▶ [Dataset records]
★ ★ ★ ★
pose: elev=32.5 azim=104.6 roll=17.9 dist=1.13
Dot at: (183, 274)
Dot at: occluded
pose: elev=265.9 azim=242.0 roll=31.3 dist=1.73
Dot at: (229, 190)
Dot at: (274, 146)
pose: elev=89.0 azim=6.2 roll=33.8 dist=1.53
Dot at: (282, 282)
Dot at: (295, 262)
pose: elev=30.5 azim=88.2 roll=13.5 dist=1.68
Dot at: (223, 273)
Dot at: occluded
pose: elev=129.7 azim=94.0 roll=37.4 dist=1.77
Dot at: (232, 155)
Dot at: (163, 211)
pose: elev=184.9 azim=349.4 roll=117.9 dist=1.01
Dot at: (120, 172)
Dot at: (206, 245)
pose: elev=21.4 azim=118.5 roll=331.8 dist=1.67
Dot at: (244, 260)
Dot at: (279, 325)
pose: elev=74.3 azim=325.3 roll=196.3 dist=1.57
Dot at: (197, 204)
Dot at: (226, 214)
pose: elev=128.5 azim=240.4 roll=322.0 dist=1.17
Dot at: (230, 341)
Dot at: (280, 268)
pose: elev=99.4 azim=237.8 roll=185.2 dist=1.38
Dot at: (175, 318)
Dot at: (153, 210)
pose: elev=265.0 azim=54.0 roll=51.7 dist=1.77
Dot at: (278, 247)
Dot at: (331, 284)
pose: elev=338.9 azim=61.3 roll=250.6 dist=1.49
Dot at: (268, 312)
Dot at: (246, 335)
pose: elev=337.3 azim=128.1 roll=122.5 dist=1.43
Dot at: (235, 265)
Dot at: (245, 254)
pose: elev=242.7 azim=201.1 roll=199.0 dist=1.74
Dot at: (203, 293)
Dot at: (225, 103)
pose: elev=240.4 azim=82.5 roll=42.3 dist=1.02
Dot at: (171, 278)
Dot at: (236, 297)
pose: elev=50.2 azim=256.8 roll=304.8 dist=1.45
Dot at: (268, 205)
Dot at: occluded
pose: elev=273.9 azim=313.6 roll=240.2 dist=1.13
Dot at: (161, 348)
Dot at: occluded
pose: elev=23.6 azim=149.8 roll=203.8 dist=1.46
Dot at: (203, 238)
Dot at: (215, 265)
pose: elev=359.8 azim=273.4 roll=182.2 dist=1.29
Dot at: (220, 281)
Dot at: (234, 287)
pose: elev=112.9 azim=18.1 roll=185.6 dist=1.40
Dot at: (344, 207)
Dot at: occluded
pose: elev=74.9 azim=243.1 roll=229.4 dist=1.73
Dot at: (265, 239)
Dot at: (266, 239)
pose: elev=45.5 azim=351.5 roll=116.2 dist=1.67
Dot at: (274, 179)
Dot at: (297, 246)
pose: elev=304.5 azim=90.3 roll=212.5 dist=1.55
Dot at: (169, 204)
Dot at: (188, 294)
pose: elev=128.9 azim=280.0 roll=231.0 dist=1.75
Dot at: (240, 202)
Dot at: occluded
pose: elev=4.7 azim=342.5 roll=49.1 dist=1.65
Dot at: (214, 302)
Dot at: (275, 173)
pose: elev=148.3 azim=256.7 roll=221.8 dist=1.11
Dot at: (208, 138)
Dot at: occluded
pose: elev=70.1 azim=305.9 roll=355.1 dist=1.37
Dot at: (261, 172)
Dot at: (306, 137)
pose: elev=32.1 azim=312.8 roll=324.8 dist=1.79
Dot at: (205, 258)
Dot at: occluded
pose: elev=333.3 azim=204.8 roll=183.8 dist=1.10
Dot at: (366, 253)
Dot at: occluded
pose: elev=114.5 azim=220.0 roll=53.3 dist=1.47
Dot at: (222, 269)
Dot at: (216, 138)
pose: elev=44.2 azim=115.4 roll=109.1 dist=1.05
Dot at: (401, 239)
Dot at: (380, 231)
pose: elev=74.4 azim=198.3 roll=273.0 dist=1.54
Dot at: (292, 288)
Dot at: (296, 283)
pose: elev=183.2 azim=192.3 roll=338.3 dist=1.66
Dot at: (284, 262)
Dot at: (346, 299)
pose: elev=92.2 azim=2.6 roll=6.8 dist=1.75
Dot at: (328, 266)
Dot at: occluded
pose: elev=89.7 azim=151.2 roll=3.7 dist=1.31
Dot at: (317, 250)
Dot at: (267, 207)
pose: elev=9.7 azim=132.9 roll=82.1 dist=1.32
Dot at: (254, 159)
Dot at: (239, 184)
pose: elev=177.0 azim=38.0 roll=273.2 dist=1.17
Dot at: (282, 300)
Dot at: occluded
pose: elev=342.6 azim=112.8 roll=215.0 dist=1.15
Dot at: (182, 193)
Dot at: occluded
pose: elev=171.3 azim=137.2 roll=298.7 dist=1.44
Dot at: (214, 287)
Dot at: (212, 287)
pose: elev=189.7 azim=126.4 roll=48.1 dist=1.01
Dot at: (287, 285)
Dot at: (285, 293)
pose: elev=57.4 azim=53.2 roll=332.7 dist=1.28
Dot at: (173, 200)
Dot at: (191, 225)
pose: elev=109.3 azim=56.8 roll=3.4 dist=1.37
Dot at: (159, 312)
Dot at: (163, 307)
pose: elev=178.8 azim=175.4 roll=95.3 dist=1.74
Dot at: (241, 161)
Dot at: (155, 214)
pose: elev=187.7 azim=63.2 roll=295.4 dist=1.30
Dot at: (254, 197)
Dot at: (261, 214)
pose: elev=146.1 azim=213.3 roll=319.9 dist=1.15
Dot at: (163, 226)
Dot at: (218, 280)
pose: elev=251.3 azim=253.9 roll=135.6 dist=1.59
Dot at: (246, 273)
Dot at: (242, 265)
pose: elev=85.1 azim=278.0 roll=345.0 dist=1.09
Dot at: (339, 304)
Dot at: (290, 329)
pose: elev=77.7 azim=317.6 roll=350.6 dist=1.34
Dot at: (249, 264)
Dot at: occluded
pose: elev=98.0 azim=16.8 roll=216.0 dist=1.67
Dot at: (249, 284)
★ ★ ★ ★
▶ [Job] Copy out all of the material above again, swapping each instance of "pose" for "view" and keeping everything else the same.

▶ [Task solution]
view: elev=32.5 azim=104.6 roll=17.9 dist=1.13
Dot at: (183, 274)
Dot at: occluded
view: elev=265.9 azim=242.0 roll=31.3 dist=1.73
Dot at: (229, 190)
Dot at: (274, 146)
view: elev=89.0 azim=6.2 roll=33.8 dist=1.53
Dot at: (282, 282)
Dot at: (295, 262)
view: elev=30.5 azim=88.2 roll=13.5 dist=1.68
Dot at: (223, 273)
Dot at: occluded
view: elev=129.7 azim=94.0 roll=37.4 dist=1.77
Dot at: (232, 155)
Dot at: (163, 211)
view: elev=184.9 azim=349.4 roll=117.9 dist=1.01
Dot at: (120, 172)
Dot at: (206, 245)
view: elev=21.4 azim=118.5 roll=331.8 dist=1.67
Dot at: (244, 260)
Dot at: (279, 325)
view: elev=74.3 azim=325.3 roll=196.3 dist=1.57
Dot at: (197, 204)
Dot at: (226, 214)
view: elev=128.5 azim=240.4 roll=322.0 dist=1.17
Dot at: (230, 341)
Dot at: (280, 268)
view: elev=99.4 azim=237.8 roll=185.2 dist=1.38
Dot at: (175, 318)
Dot at: (153, 210)
view: elev=265.0 azim=54.0 roll=51.7 dist=1.77
Dot at: (278, 247)
Dot at: (331, 284)
view: elev=338.9 azim=61.3 roll=250.6 dist=1.49
Dot at: (268, 312)
Dot at: (246, 335)
view: elev=337.3 azim=128.1 roll=122.5 dist=1.43
Dot at: (235, 265)
Dot at: (245, 254)
view: elev=242.7 azim=201.1 roll=199.0 dist=1.74
Dot at: (203, 293)
Dot at: (225, 103)
view: elev=240.4 azim=82.5 roll=42.3 dist=1.02
Dot at: (171, 278)
Dot at: (236, 297)
view: elev=50.2 azim=256.8 roll=304.8 dist=1.45
Dot at: (268, 205)
Dot at: occluded
view: elev=273.9 azim=313.6 roll=240.2 dist=1.13
Dot at: (161, 348)
Dot at: occluded
view: elev=23.6 azim=149.8 roll=203.8 dist=1.46
Dot at: (203, 238)
Dot at: (215, 265)
view: elev=359.8 azim=273.4 roll=182.2 dist=1.29
Dot at: (220, 281)
Dot at: (234, 287)
view: elev=112.9 azim=18.1 roll=185.6 dist=1.40
Dot at: (344, 207)
Dot at: occluded
view: elev=74.9 azim=243.1 roll=229.4 dist=1.73
Dot at: (265, 239)
Dot at: (266, 239)
view: elev=45.5 azim=351.5 roll=116.2 dist=1.67
Dot at: (274, 179)
Dot at: (297, 246)
view: elev=304.5 azim=90.3 roll=212.5 dist=1.55
Dot at: (169, 204)
Dot at: (188, 294)
view: elev=128.9 azim=280.0 roll=231.0 dist=1.75
Dot at: (240, 202)
Dot at: occluded
view: elev=4.7 azim=342.5 roll=49.1 dist=1.65
Dot at: (214, 302)
Dot at: (275, 173)
view: elev=148.3 azim=256.7 roll=221.8 dist=1.11
Dot at: (208, 138)
Dot at: occluded
view: elev=70.1 azim=305.9 roll=355.1 dist=1.37
Dot at: (261, 172)
Dot at: (306, 137)
view: elev=32.1 azim=312.8 roll=324.8 dist=1.79
Dot at: (205, 258)
Dot at: occluded
view: elev=333.3 azim=204.8 roll=183.8 dist=1.10
Dot at: (366, 253)
Dot at: occluded
view: elev=114.5 azim=220.0 roll=53.3 dist=1.47
Dot at: (222, 269)
Dot at: (216, 138)
view: elev=44.2 azim=115.4 roll=109.1 dist=1.05
Dot at: (401, 239)
Dot at: (380, 231)
view: elev=74.4 azim=198.3 roll=273.0 dist=1.54
Dot at: (292, 288)
Dot at: (296, 283)
view: elev=183.2 azim=192.3 roll=338.3 dist=1.66
Dot at: (284, 262)
Dot at: (346, 299)
view: elev=92.2 azim=2.6 roll=6.8 dist=1.75
Dot at: (328, 266)
Dot at: occluded
view: elev=89.7 azim=151.2 roll=3.7 dist=1.31
Dot at: (317, 250)
Dot at: (267, 207)
view: elev=9.7 azim=132.9 roll=82.1 dist=1.32
Dot at: (254, 159)
Dot at: (239, 184)
view: elev=177.0 azim=38.0 roll=273.2 dist=1.17
Dot at: (282, 300)
Dot at: occluded
view: elev=342.6 azim=112.8 roll=215.0 dist=1.15
Dot at: (182, 193)
Dot at: occluded
view: elev=171.3 azim=137.2 roll=298.7 dist=1.44
Dot at: (214, 287)
Dot at: (212, 287)
view: elev=189.7 azim=126.4 roll=48.1 dist=1.01
Dot at: (287, 285)
Dot at: (285, 293)
view: elev=57.4 azim=53.2 roll=332.7 dist=1.28
Dot at: (173, 200)
Dot at: (191, 225)
view: elev=109.3 azim=56.8 roll=3.4 dist=1.37
Dot at: (159, 312)
Dot at: (163, 307)
view: elev=178.8 azim=175.4 roll=95.3 dist=1.74
Dot at: (241, 161)
Dot at: (155, 214)
view: elev=187.7 azim=63.2 roll=295.4 dist=1.30
Dot at: (254, 197)
Dot at: (261, 214)
view: elev=146.1 azim=213.3 roll=319.9 dist=1.15
Dot at: (163, 226)
Dot at: (218, 280)
view: elev=251.3 azim=253.9 roll=135.6 dist=1.59
Dot at: (246, 273)
Dot at: (242, 265)
view: elev=85.1 azim=278.0 roll=345.0 dist=1.09
Dot at: (339, 304)
Dot at: (290, 329)
view: elev=77.7 azim=317.6 roll=350.6 dist=1.34
Dot at: (249, 264)
Dot at: occluded
view: elev=98.0 azim=16.8 roll=216.0 dist=1.67
Dot at: (249, 284)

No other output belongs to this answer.